- Created by: Neil Innes
- Written by: Neil Innes
- Country of origin: United Kingdom
- No. of series: 3
- No. of episodes: 18

Production
- Running time: approx. 25 minutes

Original release
- Network: BBC2
- Release: 17 January 1979 – 9 November 1981

= The Innes Book of Records (TV series) =

British TV series (1979–1981)

The Innes Book of Records is a television show made by the English singer-songwriter Neil Innes. Three series of the show aired between January 1979 and November 1981.

==Synopsis==
There were six episodes in each of three series. Each episode in the series is an anthology of short music videos featuring Innes and other performers. These included Jake Thackray, Ivor Cutler, Michael Palin, Kenny Everett, Stanley Unwin, John Cooper Clarke, and Vivian Stanshall, among others.

The opening credits for the first series, featuring a man in a spacesuit in a deserted house, included references to his 1968 hit song with the Bonzo Dog Doo-Dah Band, "I'm the Urban Spaceman", which was performed for the third series.

==Production==
Innes was asked to make the series, which was his first solo series, after Rutland Weekend Television had ended. He had wanted to use the title Parodies Lost, but his producer, Ian Keill, insisted on its title.
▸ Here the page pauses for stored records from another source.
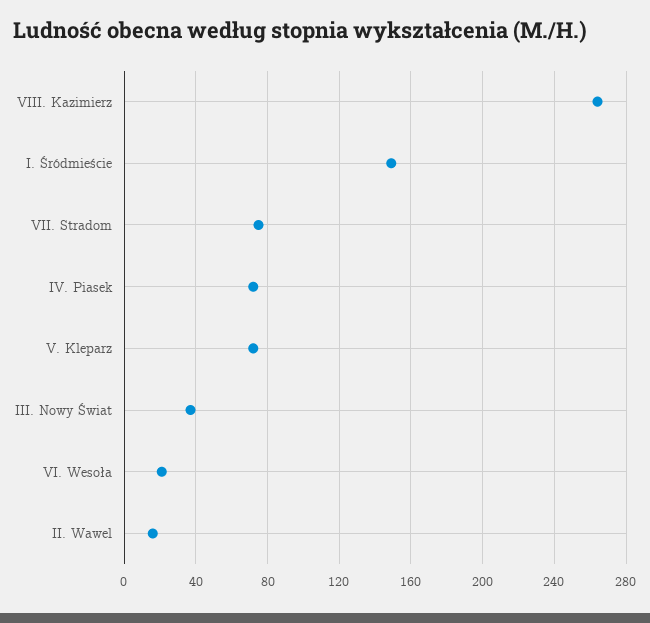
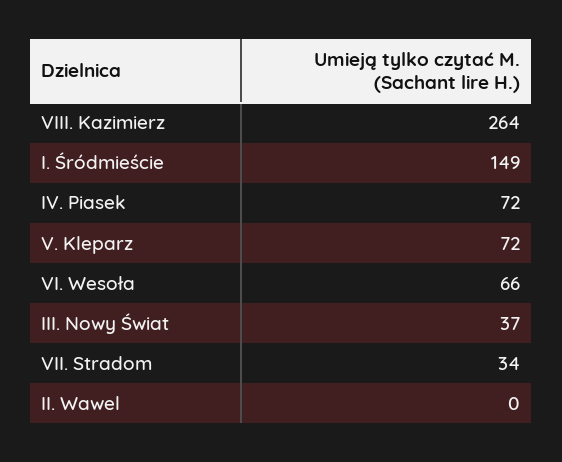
  {
    "VIII. Kazimierz": 264,
    "I. Śródmieście": 149,
-   "VII. Stradom": 75,
+   "VII. Stradom": 34,
    "IV. Piasek": 72,
    "V. Kleparz": 72,
    "III. Nowy Świat": 37,
-   "VI. Wesoła": 20,
+   "VI. Wesoła": 66,
-   "II. Wawel": 15
+   "II. Wawel": 0
  }

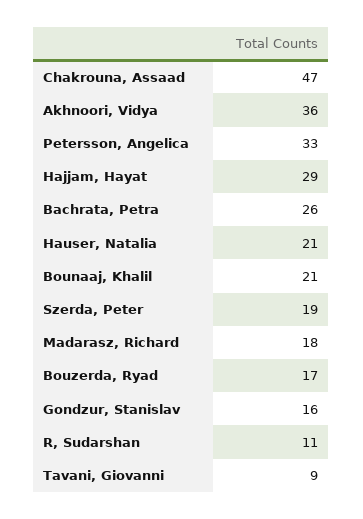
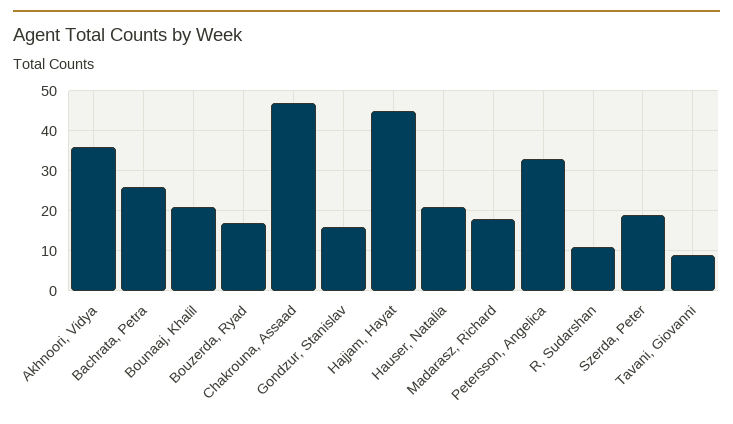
  {
    "Chakrouna, Assaad": 47,
    "Akhnoori, Vidya": 36,
    "Petersson, Angelica": 33,
-   "Hajjam, Hayat": 29,
+   "Hajjam, Hayat": 45,
    "Bachrata, Petra": 26,
    "Hauser, Natalia": 21,
    "Bounaaj, Khalil": 21,
    "Szerda, Peter": 19,
    "Madarasz, Richard": 18,
    "Bouzerda, Ryad": 17,
    "Gondzur, Stanislav": 16,
    "R, Sudarshan": 11,
    "Tavani, Giovanni": 9
  }

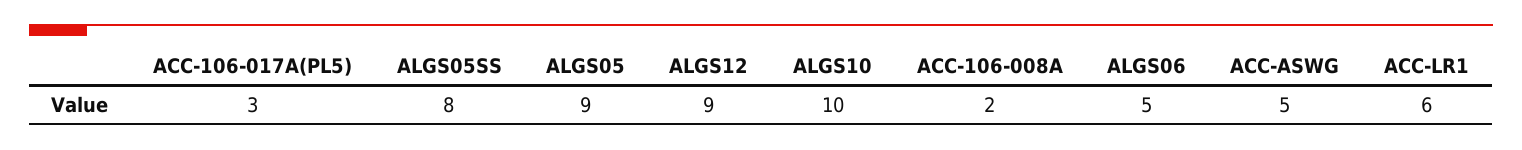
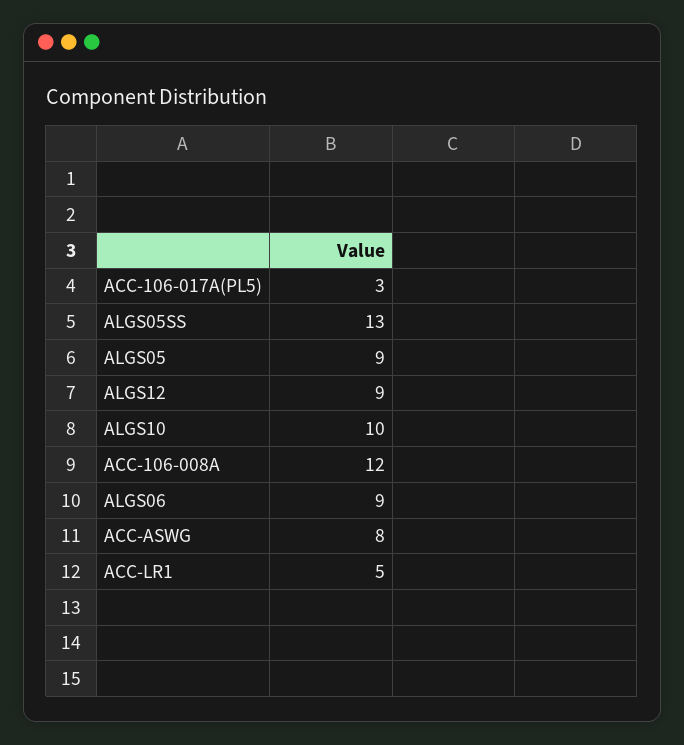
  {
    "ACC-106-017A(PL5)": 3,
-   "ALGS05SS": 8,
+   "ALGS05SS": 13,
    "ALGS05": 9,
    "ALGS12": 9,
    "ALGS10": 10,
-   "ACC-106-008A": 2,
+   "ACC-106-008A": 12,
-   "ALGS06": 5,
+   "ALGS06": 9,
-   "ACC-ASWG": 5,
+   "ACC-ASWG": 8,
-   "ACC-LR1": 6
+   "ACC-LR1": 5
  }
Composer John Altman was musical director for all three series. The song parodies were filmed on location in the second series.

==Broadcast==
It was first broadcast on 17 January 1979 on BBC2. It was renewed for two further series, with the final episode on 9 November 1981.
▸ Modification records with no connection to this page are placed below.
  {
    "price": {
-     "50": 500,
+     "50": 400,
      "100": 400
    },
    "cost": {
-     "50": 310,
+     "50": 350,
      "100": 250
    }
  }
The show was aired on UK Gold TV in the late 1990s. A bonus DVD with 16 clips from the show was included in three Recollections: Le Duck's Box Set, released in 2013.

==Music==
Innes' own composition, the 1967 novelty song "Death Cab For Cutie", first used in The Beatles' film Magical Mystery Tour, was used in the series.

He released two audio albums, The Innes Book of Records (Polydor, 1979) and Off the Record (1982), of songs from the show.